Understanding Correlation in Diversification

Correlation is a key concept in diversification, especially when someone is pursuing an optimal diversification strategy. It measures the extent to which two separate numerical values (in this case, assets) move together.

Unlike covariance, correlation has no unit of measurement and is a standardized value between 1 and -1. A positive correlation means that two assets move in the same direction, i.e., when the price of one increases, the price of the other also increases. A negative correlation, on the other hand, is when the two prices move in the opposite direction, i.e. when the value of one increases, that of the other decreases. Finally, a correlation of zero means that the prices of the two assets are uncorrelated.

Thus, if we add a new asset to the portfolio that has a perfect correlation with it, the result would be the same level of portfolio volatility and risk as before, since the new stock will move exactly like the old portfolio.

Even though any correlation below 1 will help reduce volatility, it would be better to choose stocks with a correlation close to zero (or perhaps even negative) to maximize the diversification bonus.

Limits of Correlation

On the other hand, it is also important to consider certain factors that can lead to significant miscalculation or misinterpretation of a correlation coefficient.

First of all, it is important to evaluate correlation on a large time frame, otherwise the results could be heavily biased during a certain period.

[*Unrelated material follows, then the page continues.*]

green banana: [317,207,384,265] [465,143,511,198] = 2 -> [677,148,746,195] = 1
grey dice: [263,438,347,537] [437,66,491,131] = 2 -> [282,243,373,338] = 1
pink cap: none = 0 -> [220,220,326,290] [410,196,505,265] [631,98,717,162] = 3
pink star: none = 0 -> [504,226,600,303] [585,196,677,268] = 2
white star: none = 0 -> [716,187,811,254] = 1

Also, it may happen that two assets are correlated by a non-linear relationship. Since the correlation is only a linear indicator, it is likely that the final result will be a correlation close to zero, even if the two assets are heavily correlated.

For this reason, it is often important not only to look at the mathematical numbers, but also to compare the performance of the assets using the charts to spot any cyclical correlation or any other type of similar behavior.

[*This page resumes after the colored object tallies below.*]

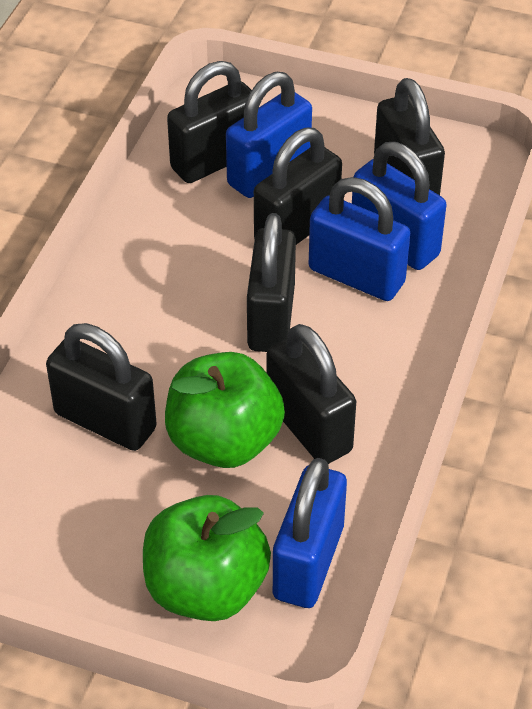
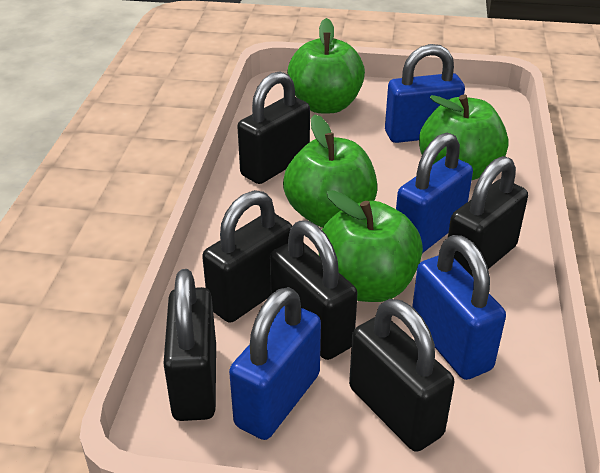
green apple: [143,495,271,621] [165,352,285,468] = 2 -> [283,114,377,227] [287,18,365,114] [319,190,423,302] [419,94,509,180] = 4

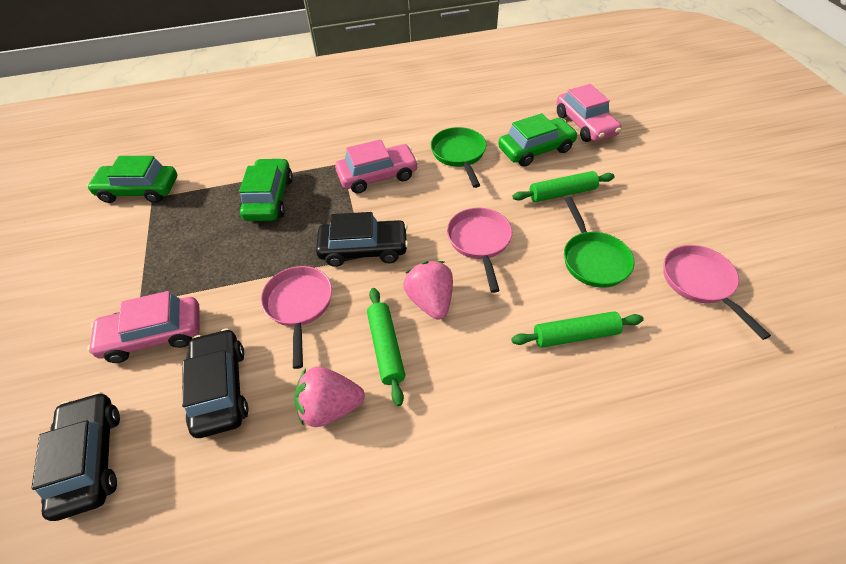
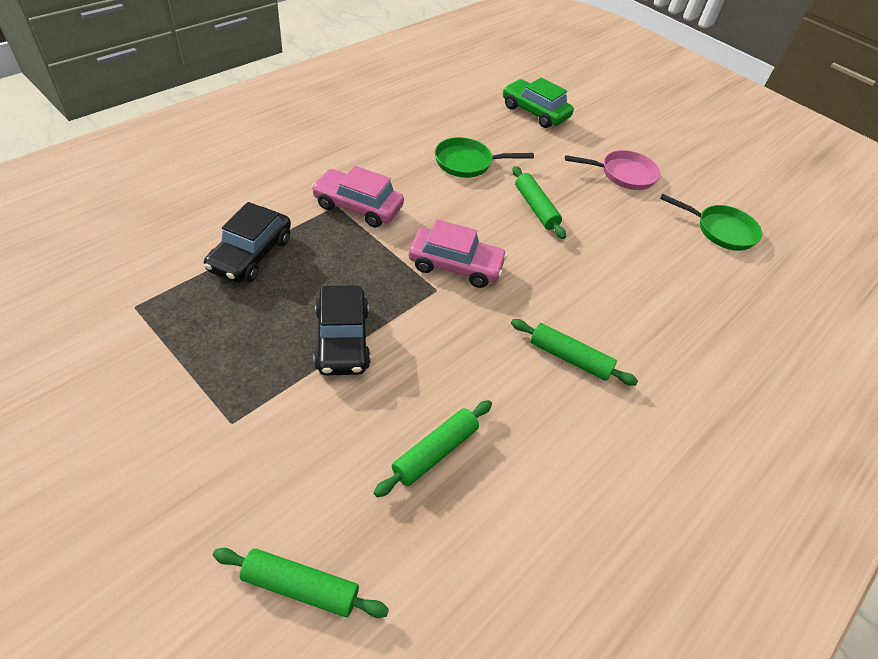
black car: [32,392,120,521] [182,328,248,438] [316,212,408,267] = 3 -> [204,202,291,283] [314,286,371,376] = 2
green car: [87,156,177,203] [239,158,293,221] [498,113,578,167] = 3 -> [503,77,574,128] = 1
green rolling pin: [367,288,405,406] [511,311,644,348] [512,171,615,202] = 3 -> [213,548,389,618] [374,400,492,498] [511,319,638,386] [512,166,566,239] = 4
pink car: [87,291,200,363] [335,139,418,194] [557,84,622,142] = 3 -> [311,166,404,228] [409,219,507,288] = 2
pink pan: [261,266,332,369] [447,208,512,293] [663,245,771,340] = 3 -> [565,150,660,190] = 1
pink strawberry: [294,367,365,427] [403,261,453,320] = 2 -> none = 0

In summary, while complex mathematical models may seem impressive, the benefits that flow from them are not always clear. In particular, the optimal diversification method requires considerable mathematical skill and time to perform correctly, while it is possible to obtain similar resources using the naive diversification method.

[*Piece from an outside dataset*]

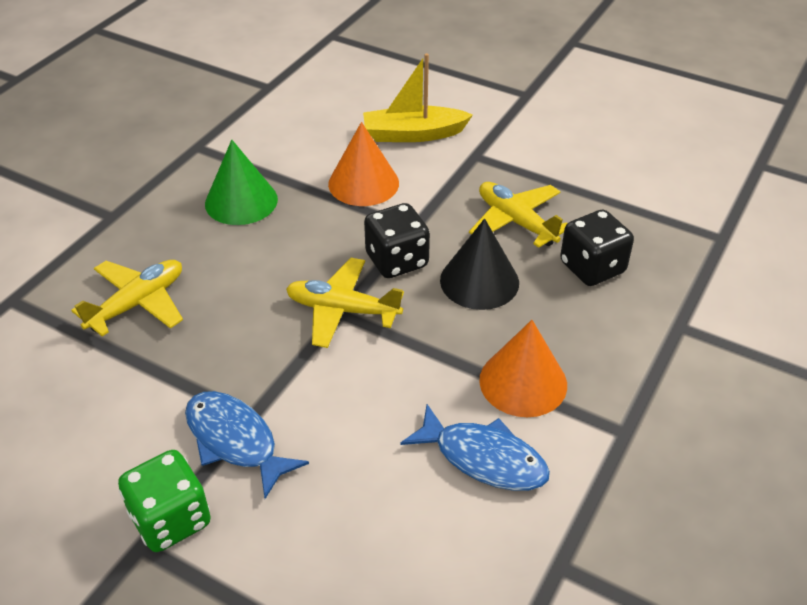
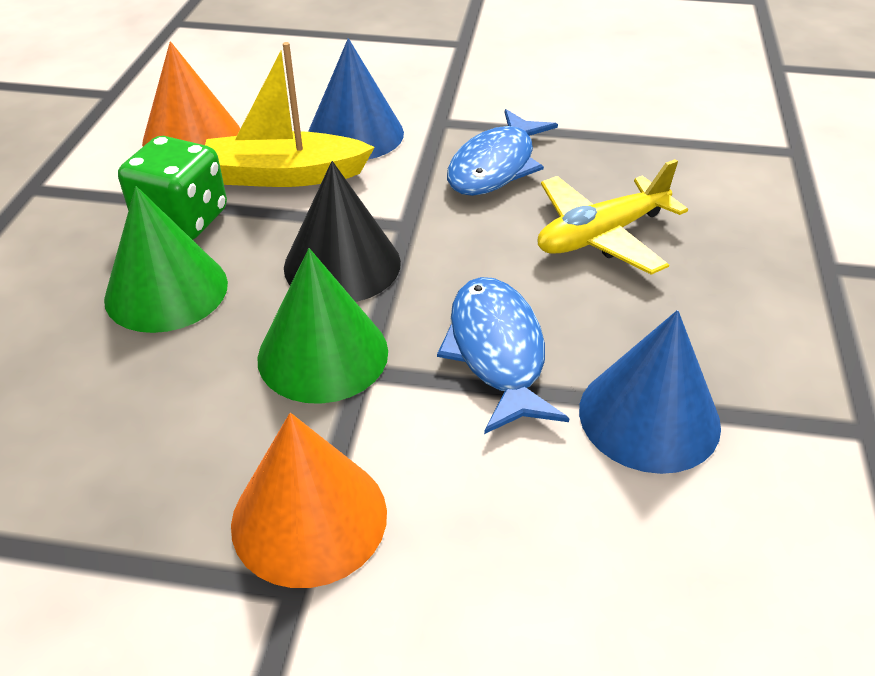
black dice: [364,203,430,278] [560,210,634,286] = 2 -> none = 0
blue cone: none = 0 -> [308,38,404,160] [579,310,721,474] = 2
green cone: [205,140,278,225] = 1 -> [104,186,228,333] [257,248,388,404] = 2
yellow plane: [71,260,183,337] [286,258,404,348] [469,182,568,248] = 3 -> [538,159,688,275] = 1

Regardless of which method you consider more appropriate for your investment strategy, portfolio diversification is an important measure that allows investors to reduce unsystematic risk while keeping returns constant.

For this reason, it is not enough to buy assets in different sectors and categories, but it is also necessary to keep diversifying the investment portfolio in order to achieve the best possible results.


Is portfolio diversification important?

Diversification is a critical activity that absolutely must be done to manage risk and maximize profits. Even if it is true that risk and return move in the same direction, i.e. the more the return increases, the more the risks increase, this only works for systematic risk.

Specific risk (also called unsystematic or diversifiable risk) can be completely eliminated while the return remains constant.

Which diversification method is the best?

The answer depends on your personal preferences. Although the method of optimal diversification seems to be more accurate and sophisticated than the naive diversification, it has been proven that the results of both methods are not statistically different.

What is correlation?

Correlation is a coefficient used in statistics to determine the relationship between the movement of two random variables. Applied to the financial world, we can identify the random variables as the prices of two securities or assets, so the correlation will describe the relationship between the two prices.

Moreover, the correlation is a coefficient, that is, it has no unit of measurement and can only be a number between -1 and 1.